News / Shetland will miss UK broadband targets
SHETLAND looks set to fall well behind the rest of the UK as the government ramps up spending on superfast broadband.
The UK government recently announced an additional £250 million on top of the £1.2 billion being spent on rolling out high speed connections to 90 per cent of the country by 2017.
However it looks like just 60 per cent of Shetland households and businesses are likely to receive download speeds of up to 30 megabits per second (mbps) within the next four years.
Now northern isles MP Alistair Carmichael is calling for early meetings with Highlands and Islands Enterprise (HIE) to ensure Shetland gets a better deal on broadband.
Last week the National Audit Office declared that the government’s Broadband UK (BDUK) project to connect nine tenths of the country by May 2015 was hopelessly overambitious.
The target date has now been revised to March 2017, but the Highlands and Islands remain one of four areas unlikely to reach such levels of saturation.
Shetland has been promised 75 per cent of the islands will be have fast connections, but these will largely be restricted to Lerwick, Brae, Scalloway and Sandwick.

## MATERIAL PROVIDED
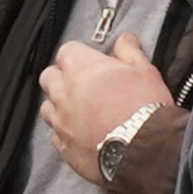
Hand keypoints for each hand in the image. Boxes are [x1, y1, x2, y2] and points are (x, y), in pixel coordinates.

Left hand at [35, 34, 172, 164]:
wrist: (144, 152)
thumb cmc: (144, 109)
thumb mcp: (145, 70)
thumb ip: (129, 51)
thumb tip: (124, 41)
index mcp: (81, 68)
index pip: (66, 51)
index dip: (80, 55)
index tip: (92, 62)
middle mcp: (63, 93)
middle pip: (49, 77)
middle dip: (62, 78)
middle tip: (83, 84)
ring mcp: (60, 122)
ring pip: (47, 107)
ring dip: (60, 106)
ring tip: (81, 111)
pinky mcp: (63, 147)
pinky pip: (56, 135)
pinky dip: (66, 132)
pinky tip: (82, 133)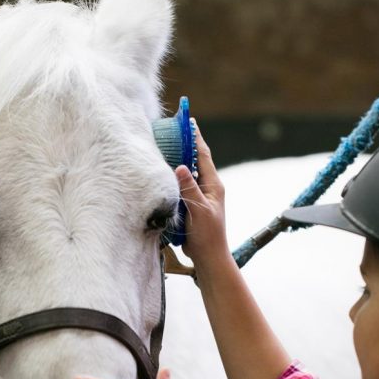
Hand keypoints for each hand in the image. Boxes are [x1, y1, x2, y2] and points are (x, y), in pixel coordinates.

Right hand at [177, 121, 229, 268]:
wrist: (208, 257)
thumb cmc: (207, 235)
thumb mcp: (199, 210)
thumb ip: (189, 188)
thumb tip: (181, 166)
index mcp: (213, 185)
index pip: (203, 155)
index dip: (196, 137)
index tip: (189, 121)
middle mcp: (207, 187)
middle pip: (196, 160)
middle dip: (186, 144)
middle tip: (174, 129)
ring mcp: (200, 196)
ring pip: (189, 172)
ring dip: (179, 159)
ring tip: (167, 145)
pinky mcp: (192, 205)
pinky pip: (183, 185)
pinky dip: (175, 176)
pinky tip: (164, 172)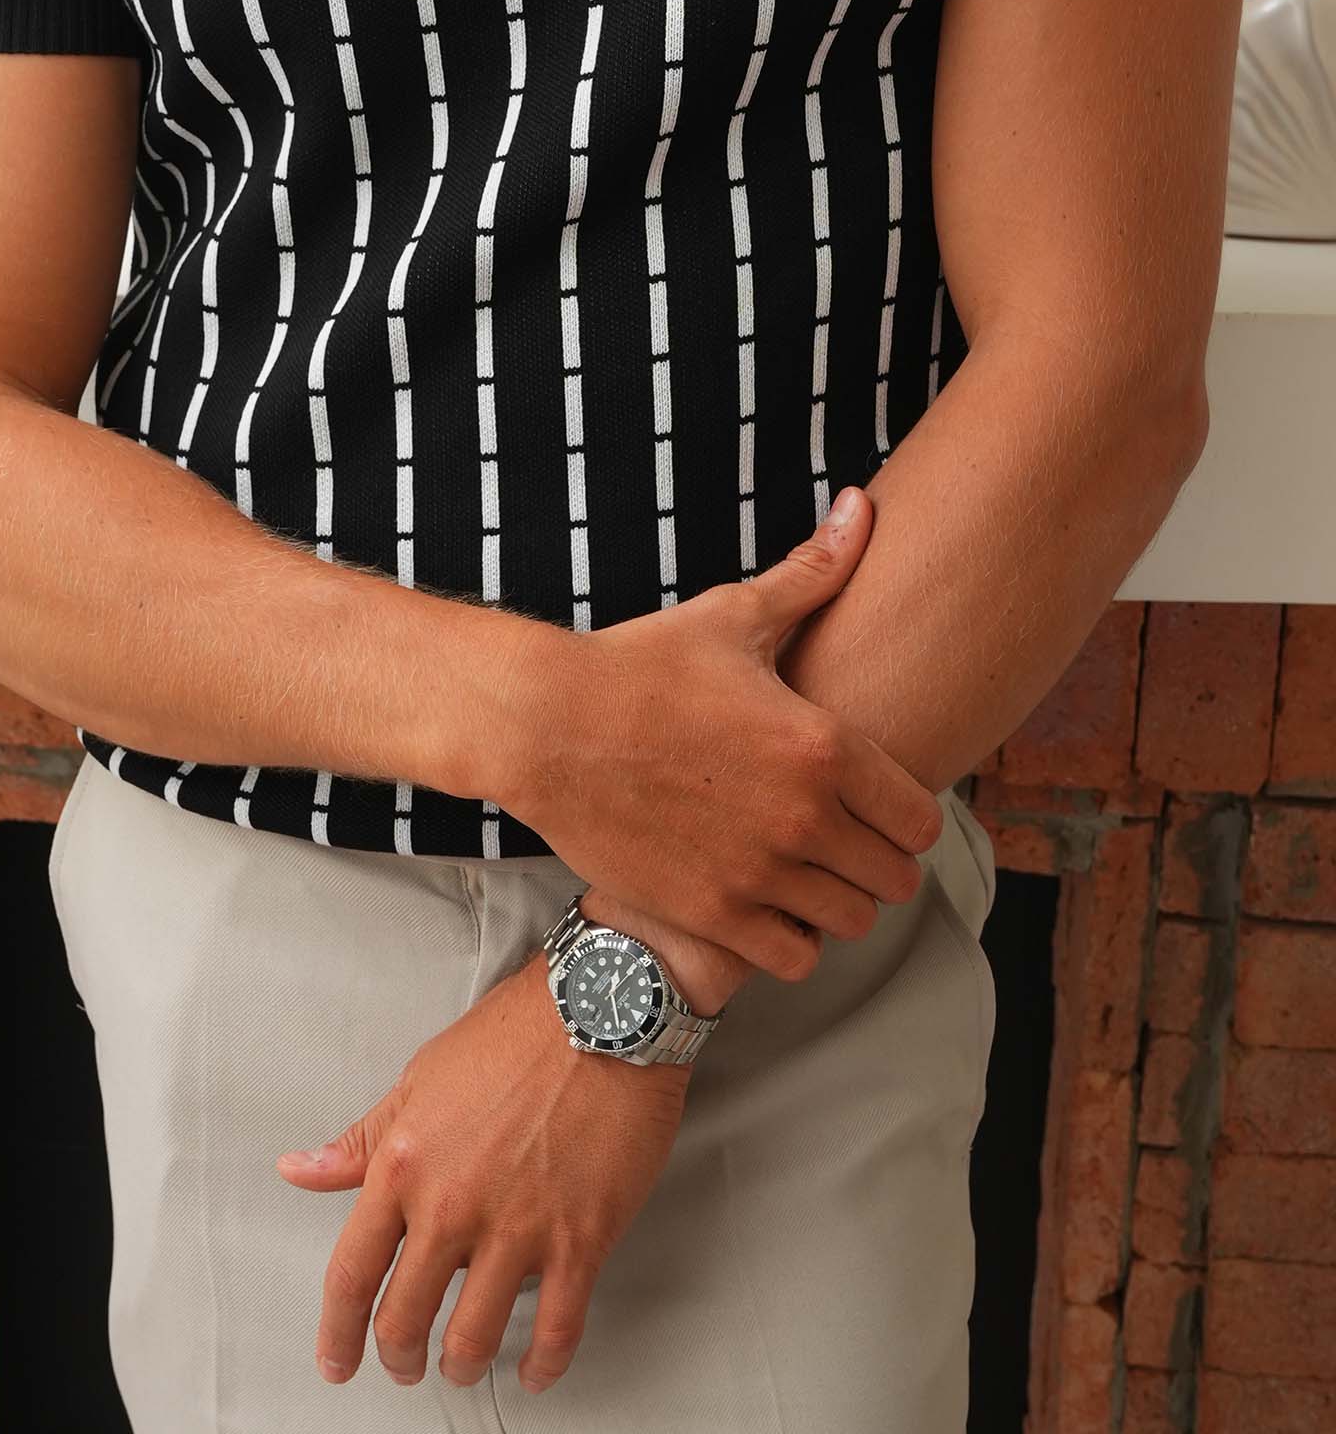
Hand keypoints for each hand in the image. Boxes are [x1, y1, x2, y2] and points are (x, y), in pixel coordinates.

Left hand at [276, 952, 688, 1395]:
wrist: (602, 1010)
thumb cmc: (515, 1033)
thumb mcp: (420, 1077)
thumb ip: (362, 1138)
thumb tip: (300, 1170)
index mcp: (404, 1164)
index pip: (351, 1272)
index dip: (337, 1331)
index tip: (335, 1360)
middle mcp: (452, 1205)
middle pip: (404, 1316)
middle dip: (396, 1356)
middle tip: (401, 1366)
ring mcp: (517, 1228)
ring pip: (473, 1337)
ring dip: (460, 1365)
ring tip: (460, 1368)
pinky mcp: (580, 1239)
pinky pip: (556, 1328)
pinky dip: (542, 1363)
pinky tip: (535, 1370)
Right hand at [505, 487, 944, 982]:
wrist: (544, 724)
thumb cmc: (640, 664)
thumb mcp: (732, 615)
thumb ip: (812, 573)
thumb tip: (862, 506)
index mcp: (822, 747)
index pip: (921, 819)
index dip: (908, 814)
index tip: (879, 803)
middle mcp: (802, 819)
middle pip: (894, 879)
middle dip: (875, 860)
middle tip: (842, 838)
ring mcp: (756, 874)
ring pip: (849, 923)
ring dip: (835, 901)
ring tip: (804, 871)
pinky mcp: (710, 913)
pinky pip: (792, 959)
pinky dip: (790, 940)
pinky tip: (766, 903)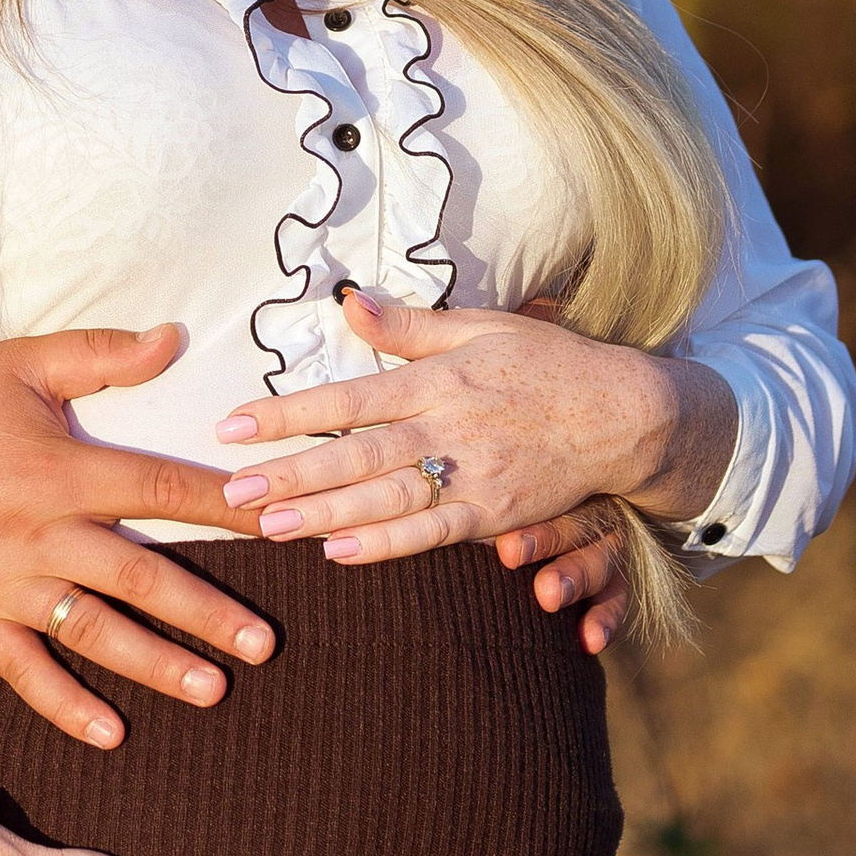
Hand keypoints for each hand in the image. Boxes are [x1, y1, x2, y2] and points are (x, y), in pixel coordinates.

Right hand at [0, 314, 279, 749]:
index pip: (159, 488)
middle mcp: (38, 535)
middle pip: (139, 578)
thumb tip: (172, 338)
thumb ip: (99, 355)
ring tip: (213, 689)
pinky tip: (112, 732)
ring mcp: (3, 585)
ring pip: (93, 633)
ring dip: (156, 665)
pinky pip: (23, 671)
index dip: (222, 507)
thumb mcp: (18, 363)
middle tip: (264, 643)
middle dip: (206, 612)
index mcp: (57, 470)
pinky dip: (65, 706)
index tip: (274, 520)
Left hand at [214, 287, 735, 656]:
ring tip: (268, 526)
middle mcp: (448, 426)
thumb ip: (407, 326)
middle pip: (356, 455)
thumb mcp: (479, 326)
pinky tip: (340, 554)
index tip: (232, 427)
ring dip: (325, 514)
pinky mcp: (496, 513)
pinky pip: (433, 534)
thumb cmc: (547, 363)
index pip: (347, 398)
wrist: (624, 412)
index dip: (287, 413)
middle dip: (290, 474)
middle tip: (232, 491)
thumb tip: (346, 301)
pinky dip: (387, 545)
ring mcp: (473, 473)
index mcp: (437, 378)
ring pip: (386, 498)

## REQUIRED WORK
Render this sentence from the Shetland broadband article in Spanish: "SHETLAND looks set to fall well behind the rest of the UK as the government ramps up spending on superfast broadband."

## ANSWER FOR THE TASK
SHETLAND parece encaminada a quedar muy por detrás del resto del Reino Unido a medida que el gobierno incrementa el gasto en banda ancha superrápida.